You can, however, get a lot of good information from some free sources:
27000 itself is free, but the other standards in the family cost money, I'm afraid.
They can be purchased as a printed book or ebook directly from the ISO and the IEC themselves, at http://www.iso.org/iso/home/store.htm or from http://webstore.iec.ch/
It's also usually available from your local countries standards body. For Norway that is Standards Norway, who you can find at http://www.standard.no/
You may like to look through the following:
To my knowledge, most ISO standard documents are not freely obtainable and have to be purchased from the ISO store (http://www.iso.org/iso/home/store.htm) or from the ISO member of one's own country, e.g. DIN in Germany. (For an eventual trick to save money, see my comment below.)

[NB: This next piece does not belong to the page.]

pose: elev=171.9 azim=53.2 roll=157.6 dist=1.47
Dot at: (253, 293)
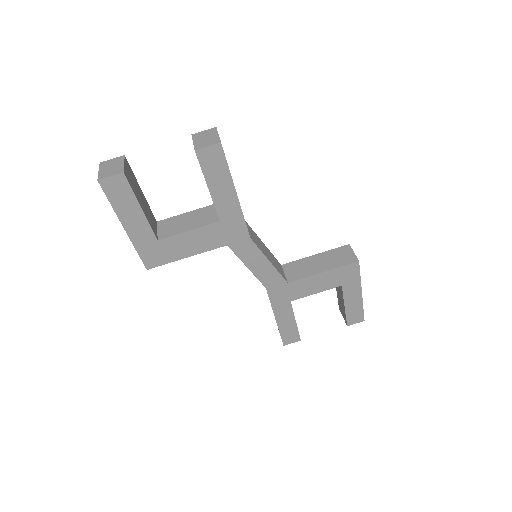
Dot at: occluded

Considering the enormous amount involved in following the ISO27001 standard, especially if you go all the way to certification, I would tend to recommend following some form of training.
Some of the offered training (but not all) will provide you your own copy of the standards as part of the training fee (that is, you pay for it too, but you don't need to contact your local standards authority yourself).
Of course, this will be more expensive than just buying the standard, and maybe you'll prefer to at least read it by yourself before deciding if you really want to implement it, but I truly believe that if you do want to implement it, you'll need help to do so.
That said, it mostly depends on your company's goal - if you're going for full certification, have the company send you to an ISO27001 lead implementer training right away (by the way, one of the clauses of the standard mandates that your management should commit resources to the implementation and maintenance of your ISMS - that means investing in you), it will be worth it.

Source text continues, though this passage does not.